English language studies were identified by searching Medline and HealthSTAR (1985–97) using the terms case management, patient care planning, patient-centered care, disease management, care management, and managed care programs. Bibliographies of relevant papers were also reviewed.
Studies were selected if they were randomised controlled trials. Studies were excluded if they did not contain original data; did not include adult patients; or focused solely on discharge planning, inpatient interventions, or treatment of AIDS, malignancy, end stage renal disease, or psychiatric illnesses.
Data were extracted on the target population, intervention (focus of intervention, general or specialised caregiver, and single or multisite study), sample size, length of follow up, outcome measures, and results.
None of the articles identified from the database searches met the inclusion criteria. 9 studies were found through the identification of seminal articles and review of their bibliographies. Meta-analysis was not done because of the heterogeneity of study designs. 4 studies involved patients with a specific condition (asthma, congestive heart failure, diabetes, or coronary heart disease) and 5 involved patients with a variety of conditions (after discharge from hospital or elderly patients); 3 were done by medical subspecialists and 6 by generalists; and 7 studies were done in single sites and 2 were multisite. Study sample size ranged from 160 to 1400 participants, and length of follow up ranged from 3 months to 1 year.
7 studies that included healthcare utilisation outcomes had conflicting results: 2 found reduced healthcare use with case management programmes, 4 found no differences, and 1 found increased use. No cost savings were found (3 studies). Case management improved clinical outcomes (glycaemic control, smoking cessation, and low density lipoprotein concentrations) (2 studies) and patient satisfaction, quality of life, and functional status (6 studies). None of the interventions that targeted heterogeneous populations or that were done by generalists reduced the use of healthcare resources.
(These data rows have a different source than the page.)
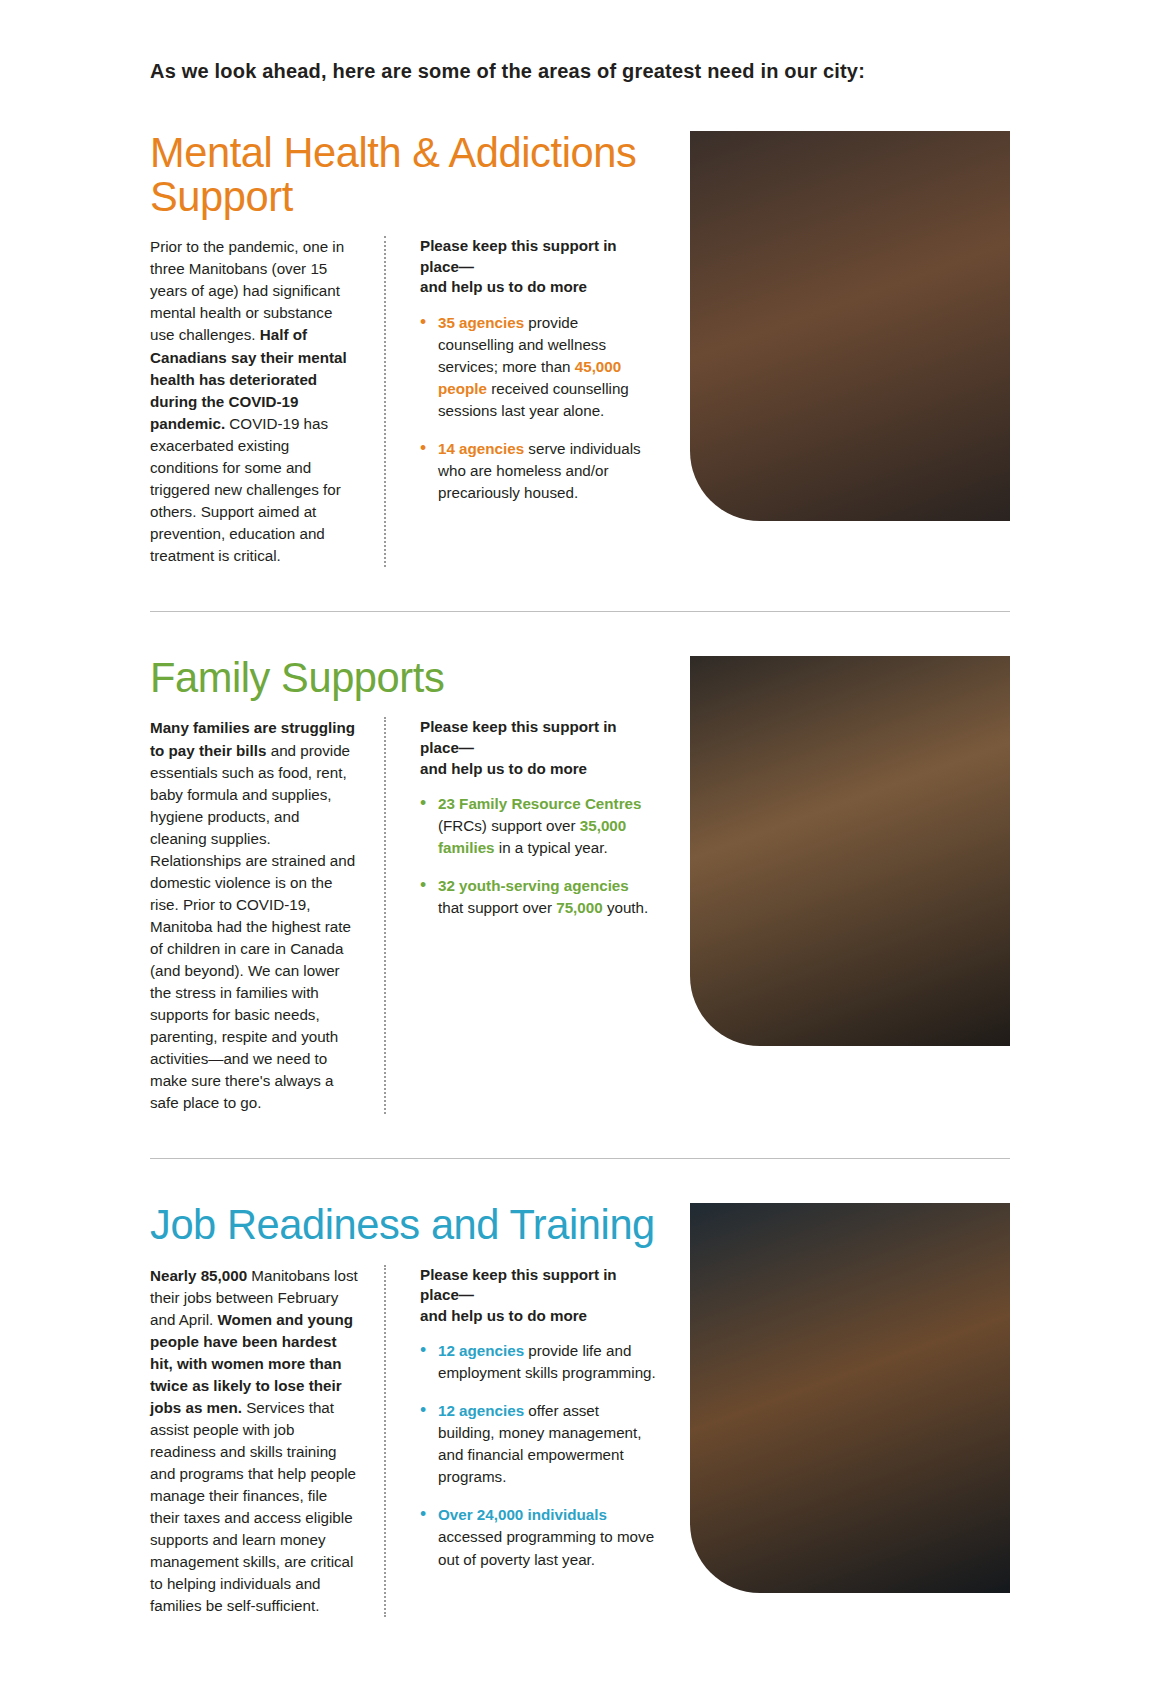As we look ahead, here are some of the areas of greatest need in our city:
Mental Health & Addictions Support
Prior to the pandemic, one in three Manitobans (over 15 years of age) had significant mental health or substance use challenges. Half of Canadians say their mental health has deteriorated during the COVID-19 pandemic. COVID-19 has exacerbated existing conditions for some and triggered new challenges for others. Support aimed at prevention, education and treatment is critical.
Please keep this support in place—
and help us to do more
35 agencies provide counselling and wellness services; more than 45,000 people received counselling sessions last year alone.
14 agencies serve individuals who are homeless and/or precariously housed.
Family Supports
Many families are struggling to pay their bills and provide essentials such as food, rent, baby formula and supplies, hygiene products, and cleaning supplies. Relationships are strained and domestic violence is on the rise. Prior to COVID-19, Manitoba had the highest rate of children in care in Canada (and beyond). We can lower the stress in families with supports for basic needs, parenting, respite and youth activities—and we need to make sure there's always a safe place to go.
Please keep this support in place—
and help us to do more
23 Family Resource Centres (FRCs) support over 35,000 families in a typical year.
32 youth-serving agencies that support over 75,000 youth.
Job Readiness and Training
Nearly 85,000 Manitobans lost their jobs between February and April. Women and young people have been hardest hit, with women more than twice as likely to lose their jobs as men. Services that assist people with job readiness and skills training and programs that help people manage their finances, file their taxes and access eligible supports and learn money management skills, are critical to helping individuals and families be self-sufficient.
Please keep this support in place—
and help us to do more
12 agencies provide life and employment skills programming.
12 agencies offer asset building, money management, and financial empowerment programs.
Over 24,000 individuals accessed programming to move out of poverty last year.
Case management programmes improve some clinical outcomes, patient satisfaction, quality of life, and functional status, but do not reduce costs. The effect on healthcare utilisation is unclear.
The goals of case management are improved quality of care and potential cost savings. Research findings on the effect of case management on cost and health outcomes remain inconsistent to date. Furthermore, definitions of case management and its components vary and lack generalisability across settings.
This descriptive synthesis by Ferguson and Weinberger suggests that case management in primary care improves clinical outcomes, but that the effects on costs are yet unknown. The exclusion of trials focused on the primary treatment of other conditions, specifically AIDS and psychiatric illnesses, eliminates a wealth of data that could show positive health and financial outcomes.1
5 studies described case management interventions as nurse directed or monitored, and 4 studies used interventions involving nurses and doctors or multidisciplinary teams. Nurse directed case management interventions such as patient education, symptom monitoring, telephone follow up, medication review, risk factor reduction, and increased access to health care improved patient satisfaction, quality of life, and functional status. Studies using less rigorous methods also support these findings.2
An important question emerges from this study: should case management be instituted on the basis of improved clinical outcomes even if costs are not reduced? Studies citing improved patient, quality, and cost outcomes often focus on specific populations. Until a thorough analysis of the case management literature is available, implementation and evaluation of case management initiatives will necessarily be based on the goals and the discretion of the organisation.
Source of funding: not stated.
For correspondence: Dr J A Ferguson, Richard L Roudebush VAMC, HSR&D (11H), 1481 West 10th Street, Indianapolis, IN 46202, USA. Fax +1 317 554 0114.
A modified version of this abstract appears in ACP Journal Club 1998 Sept-Oct.